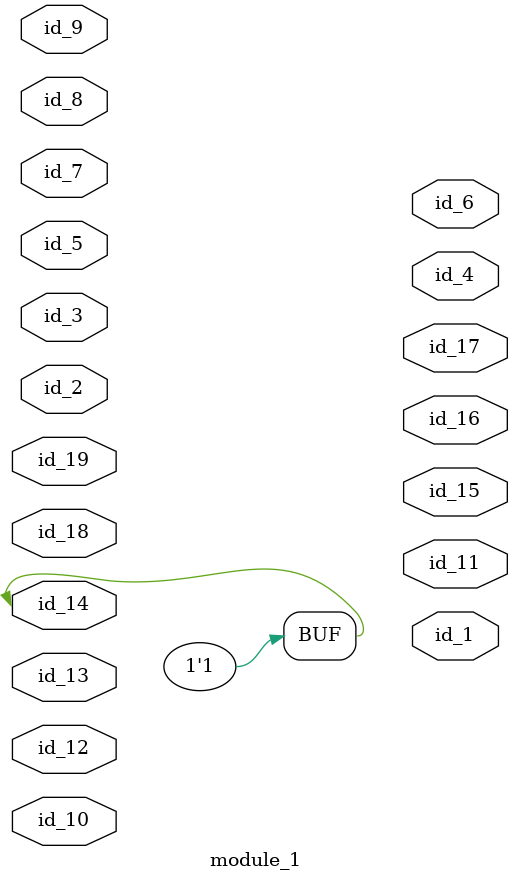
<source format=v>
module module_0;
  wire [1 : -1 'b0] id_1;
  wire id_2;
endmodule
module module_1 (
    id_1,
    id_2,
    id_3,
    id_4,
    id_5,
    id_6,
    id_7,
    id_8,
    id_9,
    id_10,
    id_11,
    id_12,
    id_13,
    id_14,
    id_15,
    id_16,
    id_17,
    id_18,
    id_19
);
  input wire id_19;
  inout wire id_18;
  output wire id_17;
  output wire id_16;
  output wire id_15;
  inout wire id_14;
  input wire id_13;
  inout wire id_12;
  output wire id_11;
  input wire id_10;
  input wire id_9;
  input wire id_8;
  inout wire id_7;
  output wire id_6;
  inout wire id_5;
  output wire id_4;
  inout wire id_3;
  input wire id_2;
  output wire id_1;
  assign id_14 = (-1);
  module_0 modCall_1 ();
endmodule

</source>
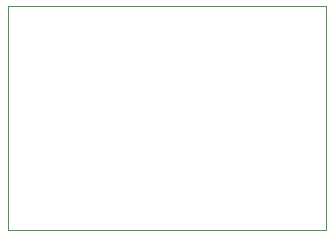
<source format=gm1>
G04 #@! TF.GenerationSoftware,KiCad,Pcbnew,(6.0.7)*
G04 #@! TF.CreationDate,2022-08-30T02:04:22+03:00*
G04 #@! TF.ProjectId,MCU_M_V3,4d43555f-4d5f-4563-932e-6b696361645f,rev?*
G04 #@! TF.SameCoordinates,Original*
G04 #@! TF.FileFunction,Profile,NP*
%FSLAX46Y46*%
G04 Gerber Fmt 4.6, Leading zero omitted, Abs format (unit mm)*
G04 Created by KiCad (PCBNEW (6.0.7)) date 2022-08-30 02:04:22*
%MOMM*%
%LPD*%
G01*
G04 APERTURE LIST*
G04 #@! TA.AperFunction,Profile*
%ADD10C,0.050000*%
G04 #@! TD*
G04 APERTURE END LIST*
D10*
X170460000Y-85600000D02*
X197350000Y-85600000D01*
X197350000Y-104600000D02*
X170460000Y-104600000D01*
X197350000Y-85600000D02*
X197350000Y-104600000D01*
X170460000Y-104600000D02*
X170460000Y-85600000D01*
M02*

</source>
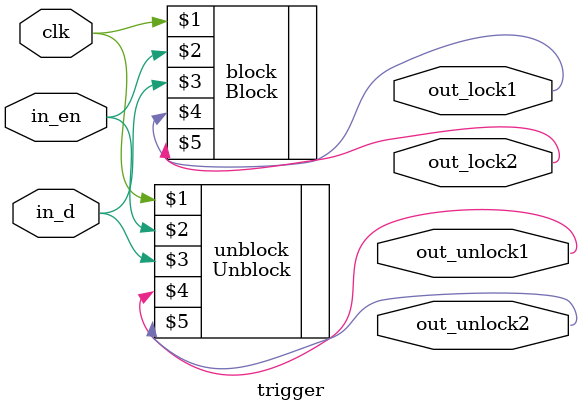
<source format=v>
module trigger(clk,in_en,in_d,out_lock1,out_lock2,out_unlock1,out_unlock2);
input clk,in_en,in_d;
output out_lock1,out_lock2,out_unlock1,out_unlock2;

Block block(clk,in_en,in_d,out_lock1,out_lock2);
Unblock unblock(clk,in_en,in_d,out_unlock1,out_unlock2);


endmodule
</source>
_ _ _
> **PROBLEM TO SOLVE**:
Beginning with the line that contains "input wire id_13;" and ending with the last line of the entries above, repeat each line exactly, but not the pictures.

> **SOLUTION**:
  input wire id_13;
  inout wire id_12;
  output wire id_11;
  input wire id_10;
  input wire id_9;
  input wire id_8;
  inout wire id_7;
  output wire id_6;
  inout wire id_5;
  output wire id_4;
  inout wire id_3;
  input wire id_2;
  output wire id_1;
  assign id_14 = (-1);
  module_0 modCall_1 ();
endmodule

</source>
<source format=gm1>
G04 #@! TF.GenerationSoftware,KiCad,Pcbnew,(6.0.7)*
G04 #@! TF.CreationDate,2022-08-30T02:04:22+03:00*
G04 #@! TF.ProjectId,MCU_M_V3,4d43555f-4d5f-4563-932e-6b696361645f,rev?*
G04 #@! TF.SameCoordinates,Original*
G04 #@! TF.FileFunction,Profile,NP*
%FSLAX46Y46*%
G04 Gerber Fmt 4.6, Leading zero omitted, Abs format (unit mm)*
G04 Created by KiCad (PCBNEW (6.0.7)) date 2022-08-30 02:04:22*
%MOMM*%
%LPD*%
G01*
G04 APERTURE LIST*
G04 #@! TA.AperFunction,Profile*
%ADD10C,0.050000*%
G04 #@! TD*
G04 APERTURE END LIST*
D10*
X170460000Y-85600000D02*
X197350000Y-85600000D01*
X197350000Y-104600000D02*
X170460000Y-104600000D01*
X197350000Y-85600000D02*
X197350000Y-104600000D01*
X170460000Y-104600000D02*
X170460000Y-85600000D01*
M02*

</source>
<source format=v>
module trigger(clk,in_en,in_d,out_lock1,out_lock2,out_unlock1,out_unlock2);
input clk,in_en,in_d;
output out_lock1,out_lock2,out_unlock1,out_unlock2;

Block block(clk,in_en,in_d,out_lock1,out_lock2);
Unblock unblock(clk,in_en,in_d,out_unlock1,out_unlock2);


endmodule
</source>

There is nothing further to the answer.